_WHAT IS NEEDED_
Each line below needs to be duplicated without alteration.

(SUPPLIED ENTRIES)

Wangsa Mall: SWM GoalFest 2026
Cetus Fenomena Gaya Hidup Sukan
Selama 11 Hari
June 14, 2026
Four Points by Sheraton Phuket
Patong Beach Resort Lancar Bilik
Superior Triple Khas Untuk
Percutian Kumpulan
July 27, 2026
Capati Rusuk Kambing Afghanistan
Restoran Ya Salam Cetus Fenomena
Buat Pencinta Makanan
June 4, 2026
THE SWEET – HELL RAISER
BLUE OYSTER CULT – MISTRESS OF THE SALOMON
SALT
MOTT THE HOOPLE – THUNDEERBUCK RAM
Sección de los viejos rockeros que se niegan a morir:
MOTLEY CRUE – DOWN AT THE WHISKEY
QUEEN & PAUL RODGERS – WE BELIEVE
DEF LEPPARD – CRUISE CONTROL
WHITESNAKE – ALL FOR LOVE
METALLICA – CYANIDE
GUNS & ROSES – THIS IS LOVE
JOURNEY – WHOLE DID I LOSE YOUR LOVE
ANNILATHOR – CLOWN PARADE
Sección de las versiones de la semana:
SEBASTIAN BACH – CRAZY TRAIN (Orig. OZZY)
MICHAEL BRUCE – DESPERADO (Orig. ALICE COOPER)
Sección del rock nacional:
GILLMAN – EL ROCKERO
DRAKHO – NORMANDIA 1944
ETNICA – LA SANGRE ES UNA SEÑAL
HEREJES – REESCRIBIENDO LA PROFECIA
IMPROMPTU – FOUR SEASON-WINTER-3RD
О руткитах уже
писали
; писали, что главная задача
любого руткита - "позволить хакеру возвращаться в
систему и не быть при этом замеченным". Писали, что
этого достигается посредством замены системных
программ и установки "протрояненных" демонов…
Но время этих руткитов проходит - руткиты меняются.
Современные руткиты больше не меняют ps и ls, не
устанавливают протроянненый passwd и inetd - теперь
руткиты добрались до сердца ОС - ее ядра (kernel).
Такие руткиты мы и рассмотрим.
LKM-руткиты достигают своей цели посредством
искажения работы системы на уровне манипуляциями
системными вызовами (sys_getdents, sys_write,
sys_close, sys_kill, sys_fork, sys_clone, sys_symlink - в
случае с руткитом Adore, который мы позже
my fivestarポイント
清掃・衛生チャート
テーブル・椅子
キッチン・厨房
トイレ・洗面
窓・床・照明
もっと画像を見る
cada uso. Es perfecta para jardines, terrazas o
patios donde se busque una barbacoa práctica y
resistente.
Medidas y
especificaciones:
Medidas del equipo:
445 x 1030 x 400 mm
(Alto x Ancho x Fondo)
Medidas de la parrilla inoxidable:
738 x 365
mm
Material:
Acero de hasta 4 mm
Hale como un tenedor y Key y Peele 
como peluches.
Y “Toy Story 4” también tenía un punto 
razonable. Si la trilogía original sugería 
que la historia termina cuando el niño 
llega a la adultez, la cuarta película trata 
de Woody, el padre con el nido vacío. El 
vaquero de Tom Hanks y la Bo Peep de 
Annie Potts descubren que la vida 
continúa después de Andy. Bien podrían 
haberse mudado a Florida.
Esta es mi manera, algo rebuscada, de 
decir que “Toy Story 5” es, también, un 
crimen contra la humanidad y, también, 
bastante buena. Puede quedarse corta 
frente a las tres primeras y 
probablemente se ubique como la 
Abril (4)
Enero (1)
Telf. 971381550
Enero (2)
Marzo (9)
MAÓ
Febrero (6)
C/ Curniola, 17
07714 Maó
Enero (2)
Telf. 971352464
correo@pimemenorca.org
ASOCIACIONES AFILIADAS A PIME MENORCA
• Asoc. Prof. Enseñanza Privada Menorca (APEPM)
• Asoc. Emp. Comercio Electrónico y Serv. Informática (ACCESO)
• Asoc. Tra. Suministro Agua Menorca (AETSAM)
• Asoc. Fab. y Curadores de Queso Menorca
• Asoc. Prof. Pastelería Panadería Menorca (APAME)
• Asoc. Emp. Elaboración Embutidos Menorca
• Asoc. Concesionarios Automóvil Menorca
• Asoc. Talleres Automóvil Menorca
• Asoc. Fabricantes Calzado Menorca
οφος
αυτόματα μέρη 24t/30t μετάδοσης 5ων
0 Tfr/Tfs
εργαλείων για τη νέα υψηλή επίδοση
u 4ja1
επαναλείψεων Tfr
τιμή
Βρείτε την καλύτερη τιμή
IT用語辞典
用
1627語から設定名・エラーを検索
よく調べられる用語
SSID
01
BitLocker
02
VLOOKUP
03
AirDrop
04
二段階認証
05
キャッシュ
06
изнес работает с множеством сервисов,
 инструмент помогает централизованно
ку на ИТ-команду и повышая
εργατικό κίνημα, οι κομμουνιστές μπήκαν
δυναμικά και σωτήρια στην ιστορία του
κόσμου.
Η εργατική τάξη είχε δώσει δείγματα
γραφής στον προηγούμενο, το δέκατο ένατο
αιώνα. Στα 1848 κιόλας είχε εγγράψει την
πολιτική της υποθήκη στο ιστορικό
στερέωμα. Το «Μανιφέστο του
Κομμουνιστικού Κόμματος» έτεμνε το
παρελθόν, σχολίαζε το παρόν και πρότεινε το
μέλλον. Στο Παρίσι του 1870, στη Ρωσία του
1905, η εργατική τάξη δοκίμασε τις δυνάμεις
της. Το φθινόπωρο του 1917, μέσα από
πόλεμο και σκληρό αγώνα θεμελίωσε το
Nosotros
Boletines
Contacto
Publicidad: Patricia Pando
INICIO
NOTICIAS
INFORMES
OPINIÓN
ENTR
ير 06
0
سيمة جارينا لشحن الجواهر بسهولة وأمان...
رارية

(End SUPPLIED ENTRIES)

_WRITTEN SOLUTION_
Wangsa Mall: SWM GoalFest 2026
Cetus Fenomena Gaya Hidup Sukan
Selama 11 Hari
June 14, 2026
Four Points by Sheraton Phuket
Patong Beach Resort Lancar Bilik
Superior Triple Khas Untuk
Percutian Kumpulan
July 27, 2026
Capati Rusuk Kambing Afghanistan
Restoran Ya Salam Cetus Fenomena
Buat Pencinta Makanan
June 4, 2026
THE SWEET – HELL RAISER
BLUE OYSTER CULT – MISTRESS OF THE SALOMON
SALT
MOTT THE HOOPLE – THUNDEERBUCK RAM
Sección de los viejos rockeros que se niegan a morir:
MOTLEY CRUE – DOWN AT THE WHISKEY
QUEEN & PAUL RODGERS – WE BELIEVE
DEF LEPPARD – CRUISE CONTROL
WHITESNAKE – ALL FOR LOVE
METALLICA – CYANIDE
GUNS & ROSES – THIS IS LOVE
JOURNEY – WHOLE DID I LOSE YOUR LOVE
ANNILATHOR – CLOWN PARADE
Sección de las versiones de la semana:
SEBASTIAN BACH – CRAZY TRAIN (Orig. OZZY)
MICHAEL BRUCE – DESPERADO (Orig. ALICE COOPER)
Sección del rock nacional:
GILLMAN – EL ROCKERO
DRAKHO – NORMANDIA 1944
ETNICA – LA SANGRE ES UNA SEÑAL
HEREJES – REESCRIBIENDO LA PROFECIA
IMPROMPTU – FOUR SEASON-WINTER-3RD
О руткитах уже
писали
; писали, что главная задача
любого руткита - "позволить хакеру возвращаться в
систему и не быть при этом замеченным". Писали, что
этого достигается посредством замены системных
программ и установки "протрояненных" демонов…
Но время этих руткитов проходит - руткиты меняются.
Современные руткиты больше не меняют ps и ls, не
устанавливают протроянненый passwd и inetd - теперь
руткиты добрались до сердца ОС - ее ядра (kernel).
Такие руткиты мы и рассмотрим.
LKM-руткиты достигают своей цели посредством
искажения работы системы на уровне манипуляциями
системными вызовами (sys_getdents, sys_write,
sys_close, sys_kill, sys_fork, sys_clone, sys_symlink - в
случае с руткитом Adore, который мы позже
my fivestarポイント
清掃・衛生チャート
テーブル・椅子
キッチン・厨房
トイレ・洗面
窓・床・照明
もっと画像を見る
cada uso. Es perfecta para jardines, terrazas o
patios donde se busque una barbacoa práctica y
resistente.
Medidas y
especificaciones:
Medidas del equipo:
445 x 1030 x 400 mm
(Alto x Ancho x Fondo)
Medidas de la parrilla inoxidable:
738 x 365
mm
Material:
Acero de hasta 4 mm
Hale como un tenedor y Key y Peele 
como peluches.
Y “Toy Story 4” también tenía un punto 
razonable. Si la trilogía original sugería 
que la historia termina cuando el niño 
llega a la adultez, la cuarta película trata 
de Woody, el padre con el nido vacío. El 
vaquero de Tom Hanks y la Bo Peep de 
Annie Potts descubren que la vida 
continúa después de Andy. Bien podrían 
haberse mudado a Florida.
Esta es mi manera, algo rebuscada, de 
decir que “Toy Story 5” es, también, un 
crimen contra la humanidad y, también, 
bastante buena. Puede quedarse corta 
frente a las tres primeras y 
probablemente se ubique como la 
Abril (4)
Enero (1)
Telf. 971381550
Enero (2)
Marzo (9)
MAÓ
Febrero (6)
C/ Curniola, 17
07714 Maó
Enero (2)
Telf. 971352464
correo@pimemenorca.org
ASOCIACIONES AFILIADAS A PIME MENORCA
• Asoc. Prof. Enseñanza Privada Menorca (APEPM)
• Asoc. Emp. Comercio Electrónico y Serv. Informática (ACCESO)
• Asoc. Tra. Suministro Agua Menorca (AETSAM)
• Asoc. Fab. y Curadores de Queso Menorca
• Asoc. Prof. Pastelería Panadería Menorca (APAME)
• Asoc. Emp. Elaboración Embutidos Menorca
• Asoc. Concesionarios Automóvil Menorca
• Asoc. Talleres Automóvil Menorca
• Asoc. Fabricantes Calzado Menorca
οφος
αυτόματα μέρη 24t/30t μετάδοσης 5ων
0 Tfr/Tfs
εργαλείων για τη νέα υψηλή επίδοση
u 4ja1
επαναλείψεων Tfr
τιμή
Βρείτε την καλύτερη τιμή
IT用語辞典
用
1627語から設定名・エラーを検索
よく調べられる用語
SSID
01
BitLocker
02
VLOOKUP
03
AirDrop
04
二段階認証
05
キャッシュ
06
изнес работает с множеством сервисов,
 инструмент помогает централизованно
ку на ИТ-команду и повышая
εργατικό κίνημα, οι κομμουνιστές μπήκαν
δυναμικά και σωτήρια στην ιστορία του
κόσμου.
Η εργατική τάξη είχε δώσει δείγματα
γραφής στον προηγούμενο, το δέκατο ένατο
αιώνα. Στα 1848 κιόλας είχε εγγράψει την
πολιτική της υποθήκη στο ιστορικό
στερέωμα. Το «Μανιφέστο του
Κομμουνιστικού Κόμματος» έτεμνε το
παρελθόν, σχολίαζε το παρόν και πρότεινε το
μέλλον. Στο Παρίσι του 1870, στη Ρωσία του
1905, η εργατική τάξη δοκίμασε τις δυνάμεις
της. Το φθινόπωρο του 1917, μέσα από
πόλεμο και σκληρό αγώνα θεμελίωσε το
Nosotros
Boletines
Contacto
Publicidad: Patricia Pando
INICIO
NOTICIAS
INFORMES
OPINIÓN
ENTR
ير 06
0
سيمة جارينا لشحن الجواهر بسهولة وأمان...
رارية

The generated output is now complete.